Uma ave bem particular
O tesoura-do-campo é uma ave relativamente pequena, mas com uma longa cauda nos machos. Seu corpo mede cerca de 15 cm de comprimento, e a cauda do macho pode chegar a ter 18 cm, enquanto da fêmea, 5 cm.
“Essa diferença entre eles é importante para a espécie, pois o macho impressiona a fêmea com sua longa cauda e cores na hora de se acasalarem”, complementa Ben.
A espécie costuma habitar áreas abertas, com capim alto, em campos que podem estar alagados em determinadas épocas do ano. Devido à agricultura e pecuária, que priorizam outros tipos de vegetação, ele já não encontra os ambientes ideais para viver em regiões que anteriormente habitava no Brasil.
“Há registros históricos de ocorrência da espécie nos estados do Rio Grande do Sul, Mato Grosso do Sul, São Paulo e até mesmo Rio de Janeiro. Mas como essas regiões mudaram muito ao longo dos anos, ela acabou desaparecendo dessas áreas. Inclusive, acredita-se que as populações da espécie que hoje habitam o Paraguai e a Argentina deixaram de ser migratórias e vivem por lá o ano todo. Hoje, o tesoura-do-campo é considerado Vulnerável na lista vermelha de animais em risco de extinção da União Internacional para a Conservação da Natureza (IUCN)”, menciona Ben.

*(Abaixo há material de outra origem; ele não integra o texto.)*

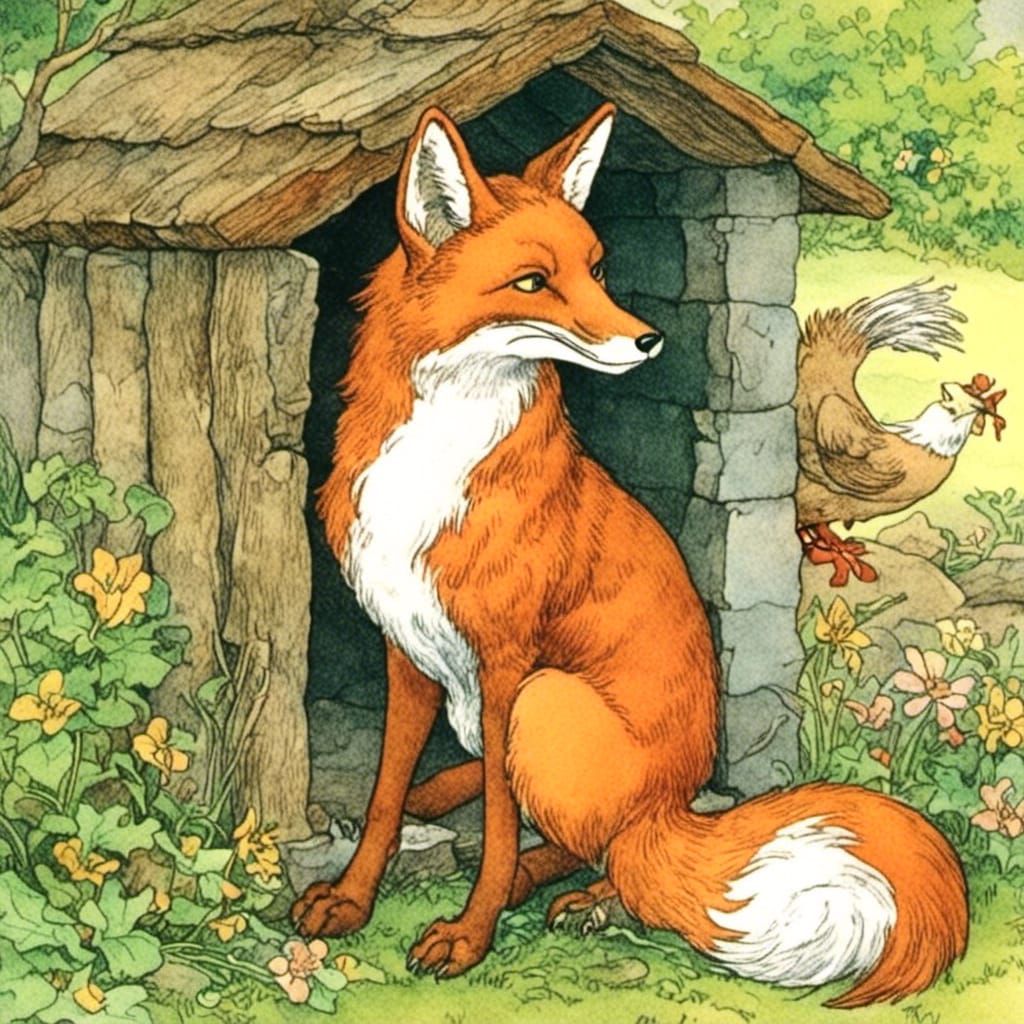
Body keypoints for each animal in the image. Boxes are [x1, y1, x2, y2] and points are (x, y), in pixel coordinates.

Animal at [291, 101, 968, 1007]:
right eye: (533, 282)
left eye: (599, 268)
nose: (650, 341)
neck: (437, 467)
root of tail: (677, 803)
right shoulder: (406, 647)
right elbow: (384, 798)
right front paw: (351, 898)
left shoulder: (508, 659)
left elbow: (498, 828)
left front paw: (470, 934)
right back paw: (454, 803)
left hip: (541, 700)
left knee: (595, 847)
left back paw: (577, 897)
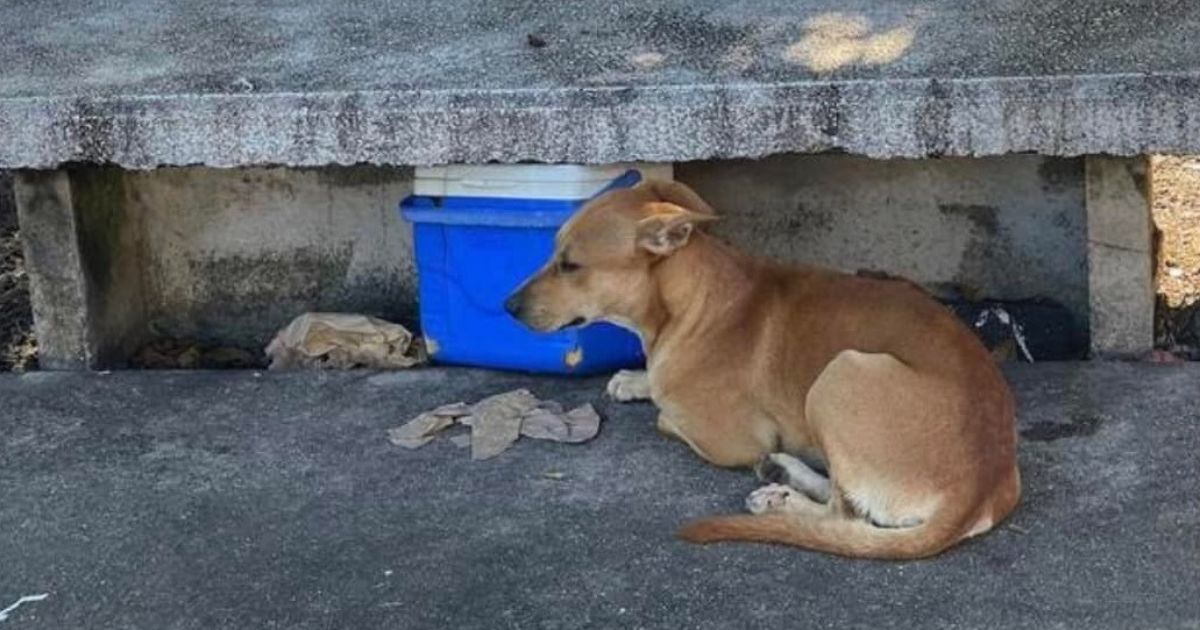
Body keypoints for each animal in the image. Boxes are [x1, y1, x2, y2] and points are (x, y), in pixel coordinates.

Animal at [506, 178, 1022, 556]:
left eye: (569, 265)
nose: (507, 307)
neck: (695, 300)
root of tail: (978, 490)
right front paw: (635, 379)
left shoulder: (732, 440)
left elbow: (665, 416)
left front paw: (649, 388)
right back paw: (783, 473)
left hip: (840, 374)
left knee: (844, 514)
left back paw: (781, 499)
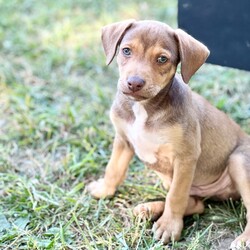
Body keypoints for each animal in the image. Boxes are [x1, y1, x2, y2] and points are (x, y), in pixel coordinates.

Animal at [86, 19, 250, 248]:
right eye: (126, 51)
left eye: (162, 59)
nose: (134, 83)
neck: (144, 109)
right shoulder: (123, 140)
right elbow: (114, 169)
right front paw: (104, 190)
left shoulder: (186, 157)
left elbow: (176, 196)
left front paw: (169, 227)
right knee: (197, 205)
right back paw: (148, 209)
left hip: (238, 160)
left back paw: (244, 239)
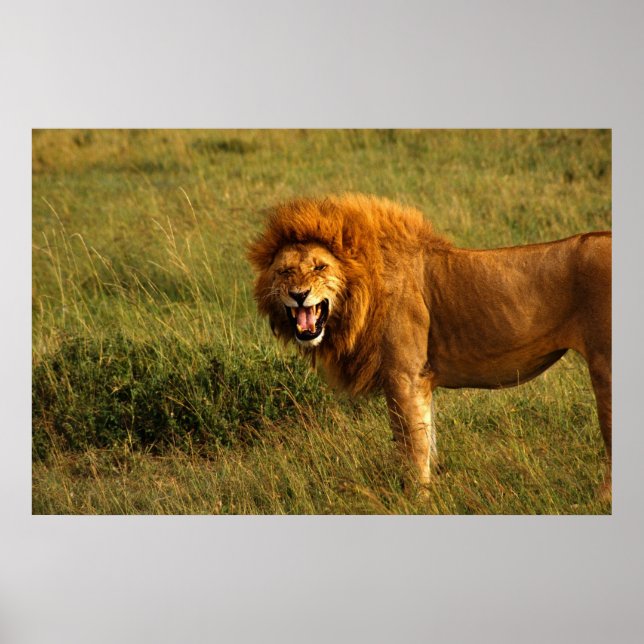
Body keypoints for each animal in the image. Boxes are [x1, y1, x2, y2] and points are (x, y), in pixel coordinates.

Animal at [247, 194, 611, 496]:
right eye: (285, 271)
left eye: (320, 267)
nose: (299, 294)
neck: (361, 293)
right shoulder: (420, 381)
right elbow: (427, 439)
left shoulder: (404, 376)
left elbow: (412, 447)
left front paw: (416, 500)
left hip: (605, 368)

A observação de aves e a ciência cidadã
A observação de aves é um hobby que tem crescido muito no Brasil nos últimos anos. Em Foz do Iguaçu, o grupo de observadores de aves se reúne desde 2005.
“O grupo de Foz do Iguaçu voltou a ter força com o advento do WhatsApp. Há diversos interesses particulares no grupo, mas em comum a admiração pelas aves. Por exemplo, temos o Tiago Bonato, professor do curso de História da América Latina na UNILA, Ana Paula Rodrigues Carvalho, professora de História, Chris Farias, aeronauta aposentada, e Marcelo da Rocha, turismólogo e guia de turismo, entre outros”, comenta Luciana.
O grupo de Foz é composto por entusiastas das mais variadas profissões, que praticam a chamada “ciência cidadã”, quando voluntariamente coletam e compartilham dados que podem ser usados por pesquisadores da área. No caso da observação de aves, diversas pessoas ao redor do mundo fazem registros de aves, usando seus equipamentos e tempo, contribuindo na descoberta de espécies e reencontro com outras que estavam desaparecidas.
“A ciência cidadã combina muito com a observação de aves, uma das poucas atividades que pode ser feita até mesmo de dentro de casa, da janela do escritório, no quintal de casa. E os aplicativos ajudam bastante, como o eBird e o iNaturalist, e plataformas como o WikiAves”, reforça Luciana.
Luciana comenta ainda que aqui em Foz do Iguaçu temos exemplos da ciência cidadã ajudando pesquisadores.
“No caso do tesoura-do-campo, o Ben Phalan, que a encontrou, é pesquisador, atuante na área da biologia da conservação. Mas o registro de outra espécie, o bate-bico (Phleocryptes melanops), também ‘descoberto’ aqui em Foz, ocorreu pelo Marcelo da Rocha, que participa do nosso grupo de observadores e é um dos maiores entusiastas da atividade na região”, finaliza Luciana.